**Exercise prompt**. Show every line of the entries below that contains the string "white", where case counts.

Outline entries:
********

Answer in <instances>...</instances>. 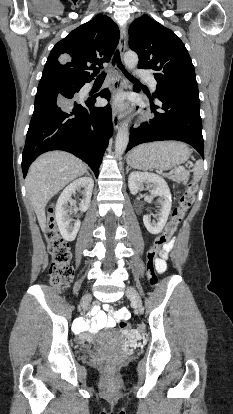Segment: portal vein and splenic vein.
Returning a JSON list of instances; mask_svg holds the SVG:
<instances>
[{
	"label": "portal vein and splenic vein",
	"mask_w": 233,
	"mask_h": 414,
	"mask_svg": "<svg viewBox=\"0 0 233 414\" xmlns=\"http://www.w3.org/2000/svg\"><path fill=\"white\" fill-rule=\"evenodd\" d=\"M183 170H184V167L183 166L182 167H179V168L176 169V173L181 172ZM164 175L165 176H169V174H164Z\"/></svg>",
	"instance_id": "portal-vein-and-splenic-vein-1"
}]
</instances>
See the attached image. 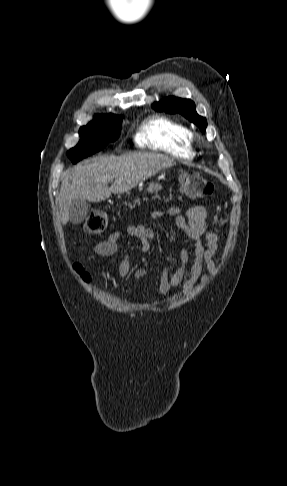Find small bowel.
Returning a JSON list of instances; mask_svg holds the SVG:
<instances>
[{"mask_svg": "<svg viewBox=\"0 0 287 486\" xmlns=\"http://www.w3.org/2000/svg\"><path fill=\"white\" fill-rule=\"evenodd\" d=\"M151 218L161 220L171 219L176 227L181 231L183 241L193 242V261L189 267L188 276L187 265L190 262L191 254L186 244L179 252L180 265L171 272L166 266L161 274L158 291L161 295H166L174 288H180L183 294L188 293L197 283H205L217 268V250L219 237L217 234L208 231V213L201 206L189 208L185 213L178 207H170L163 210H155L151 213ZM127 234L139 239L143 252L150 251L151 241L155 239V232L151 227L145 225H129L126 229ZM122 233L117 231L111 233L106 240L94 246V253L97 258L102 259L111 257L119 252H123L119 263V276L122 280L128 277L131 270L130 255L121 243ZM204 267L206 272H204ZM148 274L146 269H138L133 277L138 280Z\"/></svg>", "mask_w": 287, "mask_h": 486, "instance_id": "1", "label": "small bowel"}]
</instances>
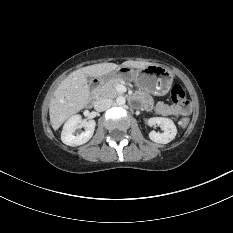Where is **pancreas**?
<instances>
[{
	"instance_id": "pancreas-1",
	"label": "pancreas",
	"mask_w": 233,
	"mask_h": 233,
	"mask_svg": "<svg viewBox=\"0 0 233 233\" xmlns=\"http://www.w3.org/2000/svg\"><path fill=\"white\" fill-rule=\"evenodd\" d=\"M124 83L125 81L123 79H111L97 88L94 94L97 98H115L121 95V93L116 90V86Z\"/></svg>"
}]
</instances>
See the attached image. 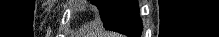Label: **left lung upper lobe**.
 I'll return each instance as SVG.
<instances>
[{
    "label": "left lung upper lobe",
    "instance_id": "obj_1",
    "mask_svg": "<svg viewBox=\"0 0 219 37\" xmlns=\"http://www.w3.org/2000/svg\"><path fill=\"white\" fill-rule=\"evenodd\" d=\"M124 0H91L98 7L103 26L106 28Z\"/></svg>",
    "mask_w": 219,
    "mask_h": 37
}]
</instances>
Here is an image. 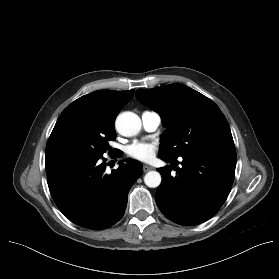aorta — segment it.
Here are the masks:
<instances>
[{"mask_svg":"<svg viewBox=\"0 0 279 279\" xmlns=\"http://www.w3.org/2000/svg\"><path fill=\"white\" fill-rule=\"evenodd\" d=\"M115 126L119 134L125 137H132L141 130V119L133 112H123L119 114L115 121ZM144 183L150 188H156L161 183V175L157 171H149L144 176Z\"/></svg>","mask_w":279,"mask_h":279,"instance_id":"1","label":"aorta"}]
</instances>
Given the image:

********

**Solved exercise**.
	"mask_svg": "<svg viewBox=\"0 0 233 414\" xmlns=\"http://www.w3.org/2000/svg\"><path fill=\"white\" fill-rule=\"evenodd\" d=\"M183 170H184V167L183 166L182 167H179V168L176 169V173L181 172ZM164 175L165 176H169V174H164Z\"/></svg>",
[{"mask_svg": "<svg viewBox=\"0 0 287 486\" xmlns=\"http://www.w3.org/2000/svg\"><path fill=\"white\" fill-rule=\"evenodd\" d=\"M151 218L161 220L171 219L176 227L181 231L183 241L193 242V261L189 267L188 276L187 265L190 262L191 254L186 244L179 252L180 265L171 272L166 266L161 274L158 291L161 295H166L174 288H180L183 294L188 293L197 283H205L217 268V250L219 237L217 234L208 231V213L201 206L189 208L185 213L178 207H170L163 210H155L151 213ZM127 234L139 239L143 252L150 251L151 241L155 239V232L151 227L145 225H129L126 229ZM122 233L117 231L111 233L106 240L94 246V253L97 258L102 259L111 257L119 252H123L119 263V276L122 280L128 277L131 270L130 255L121 243ZM204 267L206 272H204ZM148 274L146 269H138L133 277L138 280Z\"/></svg>", "mask_w": 287, "mask_h": 486, "instance_id": "1", "label": "small bowel"}]
	"mask_svg": "<svg viewBox=\"0 0 233 233\" xmlns=\"http://www.w3.org/2000/svg\"><path fill=\"white\" fill-rule=\"evenodd\" d=\"M124 83L125 81L123 79H111L97 88L94 94L97 98H115L121 95V93L116 90V86Z\"/></svg>"
    "mask_svg": "<svg viewBox=\"0 0 219 37\" xmlns=\"http://www.w3.org/2000/svg\"><path fill=\"white\" fill-rule=\"evenodd\" d=\"M124 0H91L98 7L103 26L106 28Z\"/></svg>",
[{"mask_svg":"<svg viewBox=\"0 0 279 279\" xmlns=\"http://www.w3.org/2000/svg\"><path fill=\"white\" fill-rule=\"evenodd\" d=\"M115 126L119 134L125 137H132L141 130V119L133 112H123L119 114L115 121ZM144 183L150 188H156L161 183V175L157 171H149L144 176Z\"/></svg>","mask_w":279,"mask_h":279,"instance_id":"1","label":"aorta"}]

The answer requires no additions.